Avant donc que d’écrire apprenez à penser.
Selon que notre idée est plus ou moins obscure,
L’expression la suit, ou moins nette, ou plus pure.
Ce que l’on conçoit bien s’énonce clairement,
Et les mots pour le dire arrivent aisément.”

On retrouve dans ce premier chant de l’Art poétique  le lien entre clarté de la pensée et clarté de l’expression : peut- on ainsi dire, que si Charles Juliet ne parvient pas à écrire c’est qu’il n’a pas les idées claires ? Il emploie également  l’image des mots enlisés dans la gangue où ils dorment : on retrouve cette idée de niveau de conscience  qu’on ne parvient pas à atteindre , une zone de l’esprit dans laquelle les mot seraient prisonniers et menacés de disparition, d’effacement . Comme lorsqu’il emploie l’oxymore textes morts-nés pour suggérer que ses tentatives de création échouent : il ne parvient pas à faire sortir les mots et se tourne alors vers une autre explication; Il expose son complexe d’infériorité , sa peur de ne pas être à la hauteur des écrivains qu’il admire; Ce sentiment provoque un telle souffrance en lui qu’il es condamne même à disparaître ; On lit cet auto- effacement, cette autodestruction de deux manières : d’abord avec l’expression “t’abstenir d’écrire ” et , dans le texte suivant, par le récit d’une tentative de suicide  ” tu n’as pu te débarrasser de toi ” . L’artiste semble alors dans une position intenable caractérisée par une double impossibilité : impossibilité d’écrire et impossibilité de renoncer à ce désir .

La double négation “ tu ne peux ni écrire ni renoncer à l’écriture ” marque bien cette sorte d’impasse dans laquelle Charles Juliet  se trouve prisonnier . Il n peut ni avancer dans son entreprise autobiographique , ni abandonner purement et simplement cette quête; Que lui reste-t-il comme solution? “simplement attendre” . Nous retrouvons un thème fondamental dans l’écriture autobiographique, celui de sa dimension temporelle . En effet, la quête autobiographique s’inscrit dans une double dimension temporelle : le Moi recréé par l’écriture cohabite , l’espace d’une page , avec celui qui mène les investigations ; le Sujet est nécessairement fragmenté ; Le Moi qui écrit tente de ressusciter les couches de ses anciens Mois disparus et cette quête s’effectue dans le Temps.

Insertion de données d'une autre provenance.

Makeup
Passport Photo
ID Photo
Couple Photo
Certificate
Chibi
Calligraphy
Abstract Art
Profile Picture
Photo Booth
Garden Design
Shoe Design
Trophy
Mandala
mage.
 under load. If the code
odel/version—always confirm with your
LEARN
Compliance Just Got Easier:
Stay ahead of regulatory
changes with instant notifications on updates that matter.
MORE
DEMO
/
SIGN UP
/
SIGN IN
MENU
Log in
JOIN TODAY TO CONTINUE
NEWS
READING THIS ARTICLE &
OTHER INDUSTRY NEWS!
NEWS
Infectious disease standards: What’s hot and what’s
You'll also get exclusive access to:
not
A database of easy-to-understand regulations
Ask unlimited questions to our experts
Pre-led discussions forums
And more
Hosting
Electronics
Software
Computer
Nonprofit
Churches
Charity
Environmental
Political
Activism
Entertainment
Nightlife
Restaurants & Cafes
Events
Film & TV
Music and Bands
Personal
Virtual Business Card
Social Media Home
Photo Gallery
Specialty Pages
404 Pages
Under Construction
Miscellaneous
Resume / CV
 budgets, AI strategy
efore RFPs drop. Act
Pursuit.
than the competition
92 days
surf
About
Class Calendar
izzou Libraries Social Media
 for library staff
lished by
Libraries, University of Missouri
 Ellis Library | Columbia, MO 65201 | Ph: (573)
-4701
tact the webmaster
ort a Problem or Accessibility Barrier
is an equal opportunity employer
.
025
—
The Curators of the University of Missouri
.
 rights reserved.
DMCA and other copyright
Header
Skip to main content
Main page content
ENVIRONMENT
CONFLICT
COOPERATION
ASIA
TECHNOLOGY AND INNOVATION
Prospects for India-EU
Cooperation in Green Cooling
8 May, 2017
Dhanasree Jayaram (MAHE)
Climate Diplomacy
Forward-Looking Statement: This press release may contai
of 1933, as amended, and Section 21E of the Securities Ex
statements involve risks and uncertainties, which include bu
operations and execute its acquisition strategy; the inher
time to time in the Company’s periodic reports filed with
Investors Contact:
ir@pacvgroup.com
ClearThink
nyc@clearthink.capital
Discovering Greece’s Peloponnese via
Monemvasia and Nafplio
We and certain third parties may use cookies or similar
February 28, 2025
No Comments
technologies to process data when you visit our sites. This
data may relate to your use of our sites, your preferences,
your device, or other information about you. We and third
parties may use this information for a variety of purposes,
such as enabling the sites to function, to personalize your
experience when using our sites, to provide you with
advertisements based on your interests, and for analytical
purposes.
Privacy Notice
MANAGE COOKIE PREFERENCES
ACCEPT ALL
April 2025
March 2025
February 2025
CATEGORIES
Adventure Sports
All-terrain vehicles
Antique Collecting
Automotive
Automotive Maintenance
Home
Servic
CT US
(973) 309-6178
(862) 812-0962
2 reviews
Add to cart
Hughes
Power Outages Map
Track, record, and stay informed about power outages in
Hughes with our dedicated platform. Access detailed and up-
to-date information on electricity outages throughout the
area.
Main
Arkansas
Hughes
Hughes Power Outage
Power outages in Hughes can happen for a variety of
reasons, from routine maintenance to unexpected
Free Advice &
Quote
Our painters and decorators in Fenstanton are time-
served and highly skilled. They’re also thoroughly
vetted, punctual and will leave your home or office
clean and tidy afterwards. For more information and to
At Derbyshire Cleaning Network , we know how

Endurer le Temps signifie tout simplement accepter de se soumettre à ce caractère fugitif de nos sensations, ne pas chercher à forcer les réminiscences mais se montrer patient . Alors que le mot quête convoque justement l’idée d’une volonté , l’écrivain semble , au final, comprendre que seul le temps passé à se questionner , à dialoguer avec ses propres questions, , permettra un jour de faire naître l’écriture ; L’allitération finale “te laisser laminer par le doute ” renvoie à l’idée que le sujet a se laisse écraser par la pression du doute et ne cherche pas à résister mais  finit par accepter   cette force qui pourtant le fait souffrir , le comprime et le compresse.